Indeed, at the time of the adoption of the Quebec bill, words like “safeguard” and “strict conditions” peppered the speech of those seeking to calm the fears of people wary of allowing homicide under certain circumstances.
Today, potential extensions of the law are justified by referring to “consensus” and “the will of the people,” while the “safeguards” have turned into “barriers to access”.
Meanwhile, the same promoters of euthanasia who claimed that it was only a matter of “exceptional requests for exceptional cases” have updated their rhetoric to justify the explosion of euthanasia requests: it has become “a response to a need.”
Yet, before the legalization of euthanasia and assisted suicide in Quebec and in Canada, warnings of the slippery slope were met with mockery and contempt from those who embraced medical suicide with open arms.
At best, this cautious warning, based on the experience of countries that legalized euthanasia before us, was treated as a scarecrow brandished by alarmists. “The slippery slope doesn’t exist!” responded those anti-skeptics and other merchants of death.
Today, slightly more than a year after the Quebec bill that legalized euthanasia came into force, we see the first obvious signs of the slippery slope: we have gone from exception to promotion. Already the “end of life” criterion is presented as discrimination which prevents people with disabilities from committing suicide, implying that their living conditions justify their desire to die.
Secondly, the argument that euthanasia is about “capable and consenting people” is giving way to the idea of killing an incapable person (with Alzheimer’s or dementia) regardless of the person’s consent at the time of death.
Finally, according to a Canadian study published in May, the proverbial patient writhing in pain on his deathbed has morphed into a person in existential crisis over his loss of autonomy (read: disability).

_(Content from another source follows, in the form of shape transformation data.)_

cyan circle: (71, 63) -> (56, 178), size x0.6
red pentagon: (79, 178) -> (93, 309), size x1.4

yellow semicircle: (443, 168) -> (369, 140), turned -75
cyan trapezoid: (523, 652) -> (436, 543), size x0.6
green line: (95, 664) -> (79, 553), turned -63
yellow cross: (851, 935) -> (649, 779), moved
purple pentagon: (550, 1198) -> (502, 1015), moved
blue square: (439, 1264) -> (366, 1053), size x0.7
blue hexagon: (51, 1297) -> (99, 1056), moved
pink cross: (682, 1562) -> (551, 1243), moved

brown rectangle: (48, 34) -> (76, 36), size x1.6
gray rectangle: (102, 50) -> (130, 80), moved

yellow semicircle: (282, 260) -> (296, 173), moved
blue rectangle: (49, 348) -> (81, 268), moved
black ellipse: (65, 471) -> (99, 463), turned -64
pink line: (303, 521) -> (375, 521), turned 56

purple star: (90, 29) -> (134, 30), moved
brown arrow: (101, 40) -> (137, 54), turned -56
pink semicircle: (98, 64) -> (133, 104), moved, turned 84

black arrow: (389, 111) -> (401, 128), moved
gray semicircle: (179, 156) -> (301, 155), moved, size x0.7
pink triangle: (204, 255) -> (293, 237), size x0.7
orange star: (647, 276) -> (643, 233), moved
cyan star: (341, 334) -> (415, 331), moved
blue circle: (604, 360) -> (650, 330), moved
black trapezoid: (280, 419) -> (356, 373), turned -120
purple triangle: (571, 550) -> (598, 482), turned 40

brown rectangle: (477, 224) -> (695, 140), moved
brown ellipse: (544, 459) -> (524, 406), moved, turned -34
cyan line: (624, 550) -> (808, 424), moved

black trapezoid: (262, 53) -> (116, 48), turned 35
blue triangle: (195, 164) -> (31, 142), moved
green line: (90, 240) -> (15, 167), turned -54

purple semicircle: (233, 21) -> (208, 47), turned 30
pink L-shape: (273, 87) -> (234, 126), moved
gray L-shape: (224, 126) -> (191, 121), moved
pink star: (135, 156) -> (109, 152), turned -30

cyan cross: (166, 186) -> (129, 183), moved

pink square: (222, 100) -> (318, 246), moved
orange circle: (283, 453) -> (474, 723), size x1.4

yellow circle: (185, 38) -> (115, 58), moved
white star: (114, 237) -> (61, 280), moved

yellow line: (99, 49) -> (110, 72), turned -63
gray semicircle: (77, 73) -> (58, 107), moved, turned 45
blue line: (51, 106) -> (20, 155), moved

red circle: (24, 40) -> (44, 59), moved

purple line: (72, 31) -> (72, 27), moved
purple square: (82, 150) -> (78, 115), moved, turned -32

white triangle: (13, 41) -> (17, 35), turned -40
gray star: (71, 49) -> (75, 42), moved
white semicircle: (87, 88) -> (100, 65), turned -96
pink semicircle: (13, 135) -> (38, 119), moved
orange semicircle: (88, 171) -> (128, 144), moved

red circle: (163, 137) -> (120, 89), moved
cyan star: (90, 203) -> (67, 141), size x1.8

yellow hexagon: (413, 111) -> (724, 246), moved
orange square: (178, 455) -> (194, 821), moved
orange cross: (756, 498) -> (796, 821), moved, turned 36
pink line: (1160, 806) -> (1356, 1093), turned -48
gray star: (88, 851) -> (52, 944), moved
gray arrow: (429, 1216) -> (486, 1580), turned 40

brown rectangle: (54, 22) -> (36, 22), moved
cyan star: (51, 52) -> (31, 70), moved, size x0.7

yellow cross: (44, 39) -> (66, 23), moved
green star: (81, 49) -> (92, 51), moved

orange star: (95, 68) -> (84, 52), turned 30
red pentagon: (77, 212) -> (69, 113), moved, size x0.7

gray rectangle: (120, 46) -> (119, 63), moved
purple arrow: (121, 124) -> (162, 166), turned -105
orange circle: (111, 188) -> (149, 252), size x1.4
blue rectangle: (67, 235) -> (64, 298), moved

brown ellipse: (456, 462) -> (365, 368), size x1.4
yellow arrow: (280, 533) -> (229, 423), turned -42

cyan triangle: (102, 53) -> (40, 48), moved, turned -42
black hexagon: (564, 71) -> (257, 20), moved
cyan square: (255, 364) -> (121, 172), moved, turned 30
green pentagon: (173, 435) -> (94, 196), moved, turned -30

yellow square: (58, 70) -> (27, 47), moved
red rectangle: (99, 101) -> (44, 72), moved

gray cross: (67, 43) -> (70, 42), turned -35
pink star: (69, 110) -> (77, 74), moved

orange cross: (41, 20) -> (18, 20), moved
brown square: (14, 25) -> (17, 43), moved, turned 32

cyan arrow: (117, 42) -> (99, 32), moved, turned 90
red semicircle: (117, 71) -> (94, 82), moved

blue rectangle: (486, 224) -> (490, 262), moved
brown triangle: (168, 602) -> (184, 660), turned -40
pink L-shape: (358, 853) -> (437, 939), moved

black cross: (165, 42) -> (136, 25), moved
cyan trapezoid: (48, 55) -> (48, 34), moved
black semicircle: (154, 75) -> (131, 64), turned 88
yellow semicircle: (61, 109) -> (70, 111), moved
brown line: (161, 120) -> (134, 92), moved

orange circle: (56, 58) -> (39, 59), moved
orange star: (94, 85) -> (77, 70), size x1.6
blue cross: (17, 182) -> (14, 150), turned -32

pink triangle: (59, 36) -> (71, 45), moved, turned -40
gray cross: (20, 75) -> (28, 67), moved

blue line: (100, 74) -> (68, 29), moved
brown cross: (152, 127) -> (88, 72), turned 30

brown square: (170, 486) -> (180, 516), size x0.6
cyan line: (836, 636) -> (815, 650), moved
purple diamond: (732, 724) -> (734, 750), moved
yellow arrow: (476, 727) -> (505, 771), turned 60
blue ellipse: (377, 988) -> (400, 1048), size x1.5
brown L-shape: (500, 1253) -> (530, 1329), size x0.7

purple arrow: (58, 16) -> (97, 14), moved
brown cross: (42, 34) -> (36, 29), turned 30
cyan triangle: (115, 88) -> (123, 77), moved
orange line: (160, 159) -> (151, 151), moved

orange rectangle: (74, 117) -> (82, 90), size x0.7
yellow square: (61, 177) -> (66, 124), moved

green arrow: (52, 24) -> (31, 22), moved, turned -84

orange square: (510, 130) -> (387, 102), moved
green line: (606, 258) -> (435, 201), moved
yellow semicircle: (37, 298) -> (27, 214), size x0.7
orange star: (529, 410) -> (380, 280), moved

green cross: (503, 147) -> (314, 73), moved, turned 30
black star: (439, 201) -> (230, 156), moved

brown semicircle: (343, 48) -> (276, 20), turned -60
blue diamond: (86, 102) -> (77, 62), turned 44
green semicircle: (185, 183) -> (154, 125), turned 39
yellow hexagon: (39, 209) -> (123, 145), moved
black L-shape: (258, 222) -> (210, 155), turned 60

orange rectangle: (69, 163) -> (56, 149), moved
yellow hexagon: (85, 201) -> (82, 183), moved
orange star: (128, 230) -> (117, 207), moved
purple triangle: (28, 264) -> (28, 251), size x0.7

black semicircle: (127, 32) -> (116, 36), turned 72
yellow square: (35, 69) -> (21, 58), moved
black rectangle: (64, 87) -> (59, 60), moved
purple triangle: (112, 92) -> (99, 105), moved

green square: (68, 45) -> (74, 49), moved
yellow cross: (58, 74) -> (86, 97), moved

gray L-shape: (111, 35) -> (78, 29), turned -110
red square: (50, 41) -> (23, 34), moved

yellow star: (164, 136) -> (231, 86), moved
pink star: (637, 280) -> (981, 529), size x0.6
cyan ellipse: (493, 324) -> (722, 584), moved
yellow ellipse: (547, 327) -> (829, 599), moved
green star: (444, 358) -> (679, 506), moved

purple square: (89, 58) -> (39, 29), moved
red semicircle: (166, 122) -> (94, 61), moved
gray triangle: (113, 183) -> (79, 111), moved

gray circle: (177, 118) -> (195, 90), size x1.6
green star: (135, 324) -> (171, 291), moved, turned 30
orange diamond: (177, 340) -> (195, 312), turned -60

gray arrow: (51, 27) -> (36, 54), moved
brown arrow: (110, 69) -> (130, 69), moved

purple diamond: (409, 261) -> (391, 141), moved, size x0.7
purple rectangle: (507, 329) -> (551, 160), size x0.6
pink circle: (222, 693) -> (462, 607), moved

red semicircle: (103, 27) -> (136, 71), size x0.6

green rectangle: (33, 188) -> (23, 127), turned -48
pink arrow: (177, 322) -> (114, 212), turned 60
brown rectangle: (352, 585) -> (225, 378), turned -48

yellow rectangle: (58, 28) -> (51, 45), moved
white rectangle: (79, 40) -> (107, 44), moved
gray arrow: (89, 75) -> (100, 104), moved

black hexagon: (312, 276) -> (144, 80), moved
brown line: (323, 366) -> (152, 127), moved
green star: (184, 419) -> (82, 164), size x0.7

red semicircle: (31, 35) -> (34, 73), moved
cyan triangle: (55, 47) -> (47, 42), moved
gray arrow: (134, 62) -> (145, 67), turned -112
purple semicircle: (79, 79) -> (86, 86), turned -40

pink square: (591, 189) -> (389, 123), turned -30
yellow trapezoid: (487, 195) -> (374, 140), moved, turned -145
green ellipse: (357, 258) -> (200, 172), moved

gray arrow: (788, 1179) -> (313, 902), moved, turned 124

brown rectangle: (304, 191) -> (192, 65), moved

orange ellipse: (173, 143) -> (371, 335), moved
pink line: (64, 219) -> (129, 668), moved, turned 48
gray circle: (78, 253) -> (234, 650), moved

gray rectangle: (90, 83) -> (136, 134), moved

So we won’t be surprised if tomorrow we are presented with other ludicrous propositions, such as the one currently gaining popularity in the Netherlands: opening “medical aid in dying” to elderly people who feel they have accomplished their lives.
A society does not accept overnight the idea that the state should endorse the suicide of an elderly and healthy person simply because she is tired of living. It must first live through the deep malaise that accompanies every new expansion of euthanasia access that is sold to us as progress.
In fact, when we think about it, the only thing that is “reasonably foreseeable” is the extension of medically assisted suicide to more and more groups of people. If death is sold as a solution to suffering, and if suicide is viewed favourably when a doctor is involved, the real question is not why some are opposed to it, but rather “why say yes to one and no to others?”
Aubert Martin is the Executive Director of Vivre dans la Dignité (Living with Dignity), a Quebec-based organisation.